European stocks and the euro turned positive yesterday, staunching sharp losses seen a day earlier on equity markets as investors did a bit of bargain shopping.

In London, the FTSE 100 index of leading shares ended the day with a gain of 0.44 per cent at 5,791.41 points. The Frankfurt DAX was 0.57 per cent higher at 6,671.11 points, and the CAC 40 added 0.89 per cent to 3,392.33 points.

On Tuesday, the DAX lost 3.40 per cent, CAC 40 tumbled 3.58 per cent and the FTSE 100 slid 1.86 per cent amid concern over conditions of a Greek debt write-down and prospects for global growth.

In foreign exchange trading, the European single currency climbed to $1.3150 from $1.3113 late in New York on Tuesday.

US stocks also rebounded in early New York trading, with investors encouraged by US jobs data but still cautious ahead of the deadline for Greece to seal its debt write-off deal.

The Dow Jones Industrial Average was up 0.59 per cent to 12,834.57 points, while the broad-based S&P 500 added 0. per cent to 1,352.18 and the tech-rich Nasdaq Composite rose 0.82 per cent to 2,934.24 points.

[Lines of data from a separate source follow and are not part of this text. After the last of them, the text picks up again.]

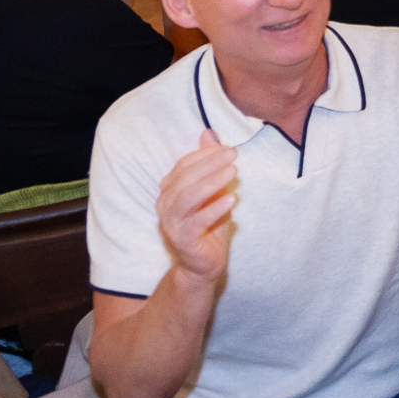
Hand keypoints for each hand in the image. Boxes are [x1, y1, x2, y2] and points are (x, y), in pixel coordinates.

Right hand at [156, 129, 238, 285]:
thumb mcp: (212, 191)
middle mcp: (165, 205)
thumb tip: (209, 133)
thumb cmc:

Analysts credited a rising sense of confidence that Greece would get the necessary level of private investors to sign on to its €107 billion debt write-off and swap plan by a late Thursday deadline.

There were also bargains to be had following drops on Tuesday that in several cases had exceeded 3.0 per cent. “We see some investors coming in to sift through the rubble left from yesterday’s perfect storm,” said Mike McCudden, head of derivatives at online brokerage Interactive Investor.

“Slowing growth in emerging and established markets and continued fears over Greece continue to have equities balancing on a knife edge.”

Global share prices slid on Tuesday after China’s announcement that it was expecting growth to slow further this year due to a fall in exports caused by slackening demand in the key US and European markets.

Markets also took a hit after Brazil said its economy grew by a slower-than-expected 2.7 per cent last year compared with 2010, and from signs that the eurozone has fallen into a mild recession.